I bring up the end of the book, when Blumenthal describes a party in Brooklyn full of Jewish Israeli expats and leftists. The very last line is: "Everyone here seemed to feel at home." How has Max's own background as a Jewish American, son of a Washington insider and aide to President Bill Clinton, shaped what he does now?
"I always grew up in environments that were alienating and I think that has enabled me to step outside the groups I was born into, and their prejudices and tribal loyalties, to insert myself into different environments without the fear of a wider group obligation."
Blumenthal says he understood race at an early age, living in the nation's capital where he went to school in a white area and lived in a black area. "I understood the segregation of the city, a place where whites were the minority but had the best schools, and basically ran things." He recounts a story of not really fitting in at school or his neighbourhood, and a sense of liberation when he recognised that he would never fit in anywhere: "recognising as I graduated high school that a lot of people were never going to like me, and I've taken that mentality with me into this work."

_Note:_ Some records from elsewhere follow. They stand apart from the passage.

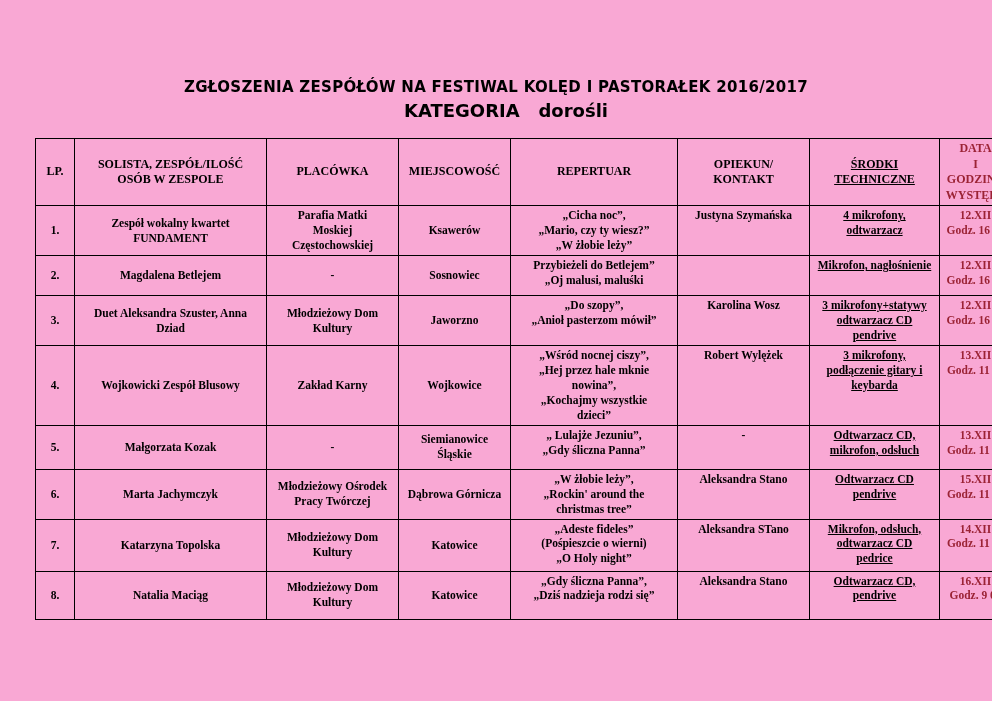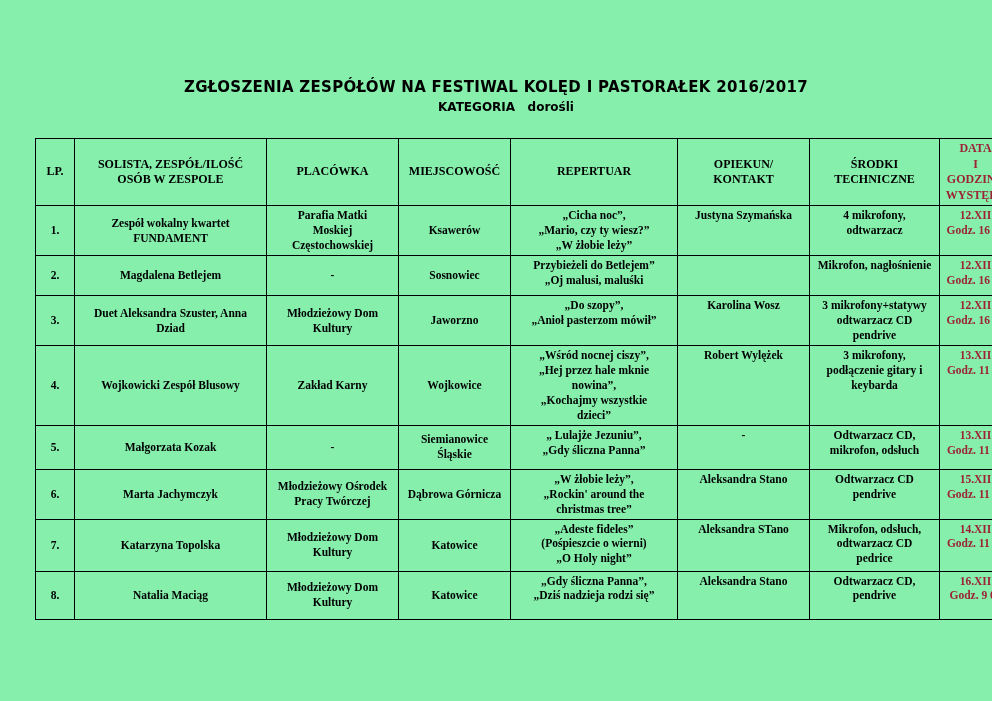"ZGŁOSZENIA ZESPÓŁÓW NA FESTIWAL KOLĘD" .page { background: #86efac -> #f9a8d4 }
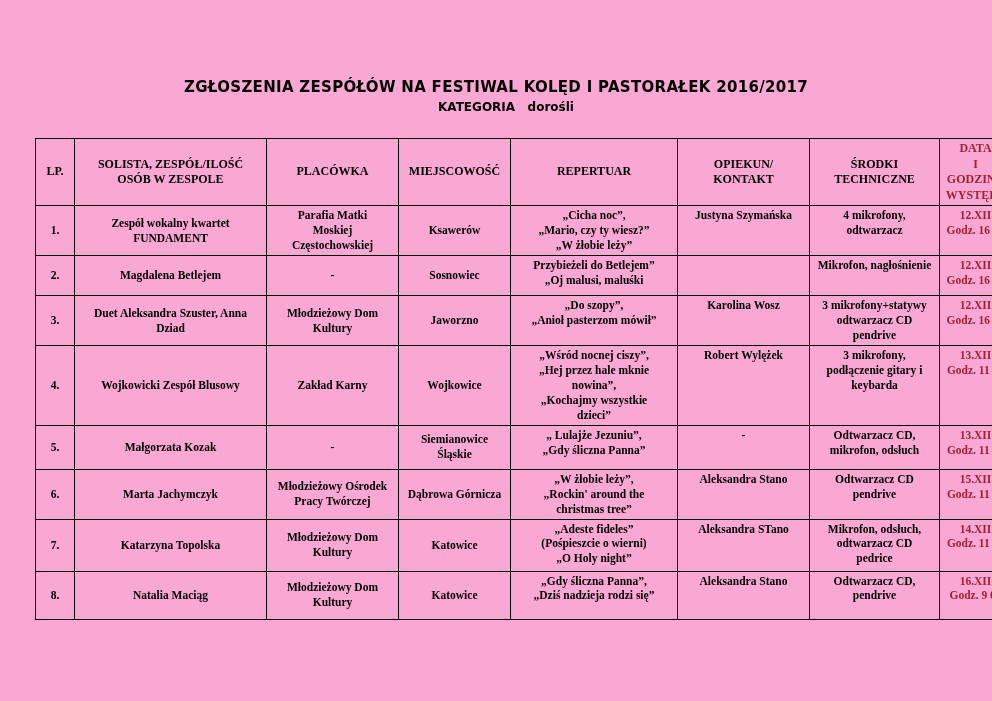"KATEGORIA dorośli" .doc-subtitle { font-size: 12px -> 18px }
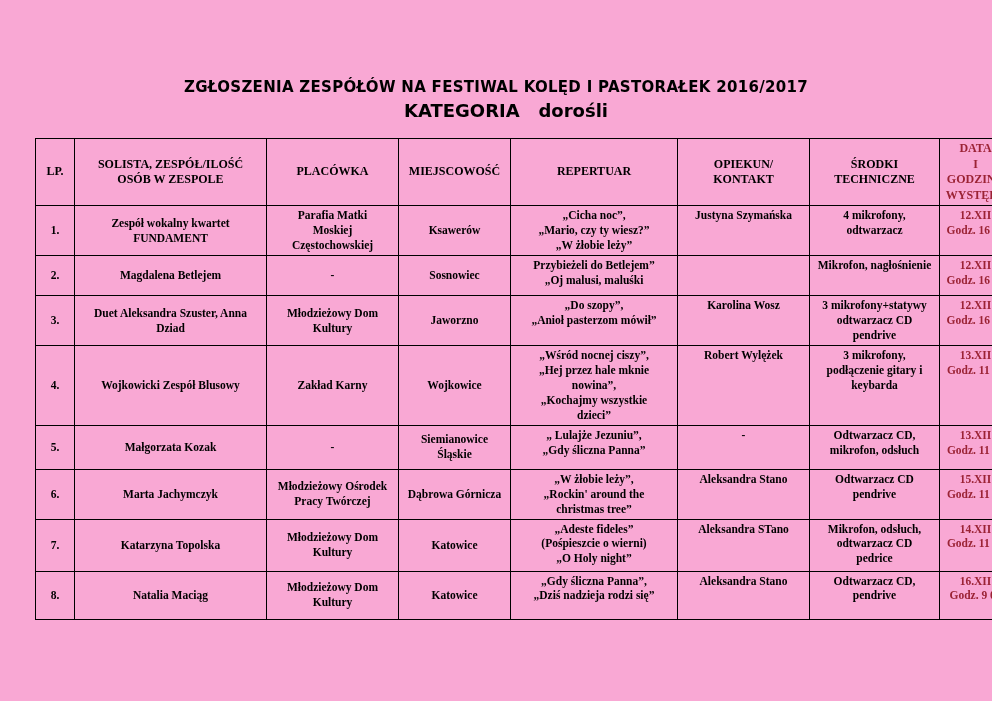"ŚRODKI" .c-srodki { text-decoration: none -> underline }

If he feels at home anywhere, Blumenthal tells me, "it is with other alienated people who form parallel communities." Going to different places, meeting people who have been "placed in impossible situations", and trying to "convey their experiences back", is work he feels he is able to do on account of his own "alienation" from the groups he was born into "as a white Jewish man in America".
"This doesn't mean I am acting out some kind of hostility with those groups", he clarifies. "I just don't feel any loyalty to anyone because of who they are – no intellectual should be taken seriously if they do." While many of those who attack Israel's critics speculatively ascribe sinister or personal motivations, Max is dismissive of such ad hominem.
"If people really want to know what motivates me and the position I've taken, it shouldn't require some rich explanation or ideology. It's not about having 'Jewish issues' with the way I was raised, or even necessarily deep identification with Palestinian culture. All you need to feel is disgust with unfairness: it's just not fair the way Palestinians are being treated." In other words, Max explains, he is applying the way he was raised to this seminal issue. "If you're a bully, I'm going to fight you."